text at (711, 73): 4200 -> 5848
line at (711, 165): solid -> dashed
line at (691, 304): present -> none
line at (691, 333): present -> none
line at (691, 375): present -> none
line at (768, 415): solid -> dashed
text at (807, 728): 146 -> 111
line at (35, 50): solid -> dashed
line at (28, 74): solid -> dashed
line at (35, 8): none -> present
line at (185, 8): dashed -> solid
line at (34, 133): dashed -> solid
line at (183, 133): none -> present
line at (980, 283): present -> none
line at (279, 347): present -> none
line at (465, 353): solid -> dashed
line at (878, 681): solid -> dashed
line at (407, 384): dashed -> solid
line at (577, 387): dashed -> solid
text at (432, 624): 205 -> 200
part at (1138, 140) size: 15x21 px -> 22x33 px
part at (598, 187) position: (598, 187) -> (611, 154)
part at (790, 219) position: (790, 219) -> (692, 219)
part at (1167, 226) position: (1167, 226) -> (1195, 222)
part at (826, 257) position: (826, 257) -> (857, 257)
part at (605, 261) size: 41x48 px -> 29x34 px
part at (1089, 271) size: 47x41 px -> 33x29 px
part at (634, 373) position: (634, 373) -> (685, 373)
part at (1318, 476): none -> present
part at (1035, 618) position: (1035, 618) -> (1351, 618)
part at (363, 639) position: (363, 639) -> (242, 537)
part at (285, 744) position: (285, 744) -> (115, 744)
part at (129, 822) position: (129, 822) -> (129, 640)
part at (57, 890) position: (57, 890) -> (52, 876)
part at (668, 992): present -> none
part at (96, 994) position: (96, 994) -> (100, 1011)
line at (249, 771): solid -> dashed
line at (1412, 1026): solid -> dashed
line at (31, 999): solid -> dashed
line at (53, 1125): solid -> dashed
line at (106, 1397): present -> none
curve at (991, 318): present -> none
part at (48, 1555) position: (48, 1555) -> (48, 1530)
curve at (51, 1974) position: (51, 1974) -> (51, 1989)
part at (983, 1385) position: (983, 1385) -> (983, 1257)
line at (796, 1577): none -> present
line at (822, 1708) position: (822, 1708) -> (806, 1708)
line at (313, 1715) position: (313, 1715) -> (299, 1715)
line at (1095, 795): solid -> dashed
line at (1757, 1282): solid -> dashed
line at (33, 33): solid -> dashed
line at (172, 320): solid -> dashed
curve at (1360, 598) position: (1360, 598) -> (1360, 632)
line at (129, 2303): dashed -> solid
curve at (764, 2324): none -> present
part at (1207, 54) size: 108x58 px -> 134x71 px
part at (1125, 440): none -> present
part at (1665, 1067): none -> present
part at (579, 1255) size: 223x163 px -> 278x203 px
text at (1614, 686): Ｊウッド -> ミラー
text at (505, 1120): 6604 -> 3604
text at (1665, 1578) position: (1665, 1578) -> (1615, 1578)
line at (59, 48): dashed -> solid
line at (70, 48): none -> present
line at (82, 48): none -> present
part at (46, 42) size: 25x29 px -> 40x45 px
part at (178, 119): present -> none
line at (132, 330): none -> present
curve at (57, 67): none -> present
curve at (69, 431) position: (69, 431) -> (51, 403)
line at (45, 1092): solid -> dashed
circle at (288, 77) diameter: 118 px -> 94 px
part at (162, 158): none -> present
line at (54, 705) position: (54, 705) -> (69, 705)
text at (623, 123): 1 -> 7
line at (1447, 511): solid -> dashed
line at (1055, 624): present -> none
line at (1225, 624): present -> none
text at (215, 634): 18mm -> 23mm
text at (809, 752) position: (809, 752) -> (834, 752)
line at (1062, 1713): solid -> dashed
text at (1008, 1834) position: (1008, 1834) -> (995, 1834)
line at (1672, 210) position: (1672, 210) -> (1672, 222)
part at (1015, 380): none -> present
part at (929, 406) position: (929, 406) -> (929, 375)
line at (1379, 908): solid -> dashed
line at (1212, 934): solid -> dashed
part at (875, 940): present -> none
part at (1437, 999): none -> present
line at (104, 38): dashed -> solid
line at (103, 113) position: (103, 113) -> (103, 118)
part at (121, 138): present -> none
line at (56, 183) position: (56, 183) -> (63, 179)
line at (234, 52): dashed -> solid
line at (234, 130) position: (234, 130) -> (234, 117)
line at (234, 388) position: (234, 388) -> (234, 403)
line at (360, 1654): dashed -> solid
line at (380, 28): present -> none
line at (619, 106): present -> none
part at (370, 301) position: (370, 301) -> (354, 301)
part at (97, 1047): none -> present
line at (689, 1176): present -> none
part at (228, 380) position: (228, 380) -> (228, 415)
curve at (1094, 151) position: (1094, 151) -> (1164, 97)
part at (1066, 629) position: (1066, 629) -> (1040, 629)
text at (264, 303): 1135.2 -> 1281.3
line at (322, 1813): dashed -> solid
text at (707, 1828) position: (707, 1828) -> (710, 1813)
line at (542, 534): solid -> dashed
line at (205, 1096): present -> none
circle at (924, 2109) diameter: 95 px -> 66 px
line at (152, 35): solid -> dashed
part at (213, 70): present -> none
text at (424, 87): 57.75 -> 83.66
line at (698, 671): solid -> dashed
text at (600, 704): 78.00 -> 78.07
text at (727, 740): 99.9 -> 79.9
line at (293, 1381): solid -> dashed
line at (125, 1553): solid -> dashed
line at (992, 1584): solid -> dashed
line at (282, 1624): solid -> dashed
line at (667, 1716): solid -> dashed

__________

Recast the records from the first line through the line containing "part at (605, 261) size: 41x48 px -> 29x34 px", both inclusive, as a numbered list with blank lines omitted.

» **EXERCISE RESULT**:
1. text at (711, 73): 4200 -> 5848
2. line at (711, 165): solid -> dashed
3. line at (691, 304): present -> none
4. line at (691, 333): present -> none
5. line at (691, 375): present -> none
6. line at (768, 415): solid -> dashed
7. text at (807, 728): 146 -> 111
8. line at (35, 50): solid -> dashed
9. line at (28, 74): solid -> dashed
10. line at (35, 8): none -> present
11. line at (185, 8): dashed -> solid
12. line at (34, 133): dashed -> solid
13. line at (183, 133): none -> present
14. line at (980, 283): present -> none
15. line at (279, 347): present -> none
16. line at (465, 353): solid -> dashed
17. line at (878, 681): solid -> dashed
18. line at (407, 384): dashed -> solid
19. line at (577, 387): dashed -> solid
20. text at (432, 624): 205 -> 200
21. part at (1138, 140) size: 15x21 px -> 22x33 px
22. part at (598, 187) position: (598, 187) -> (611, 154)
23. part at (790, 219) position: (790, 219) -> (692, 219)
24. part at (1167, 226) position: (1167, 226) -> (1195, 222)
25. part at (826, 257) position: (826, 257) -> (857, 257)
26. part at (605, 261) size: 41x48 px -> 29x34 px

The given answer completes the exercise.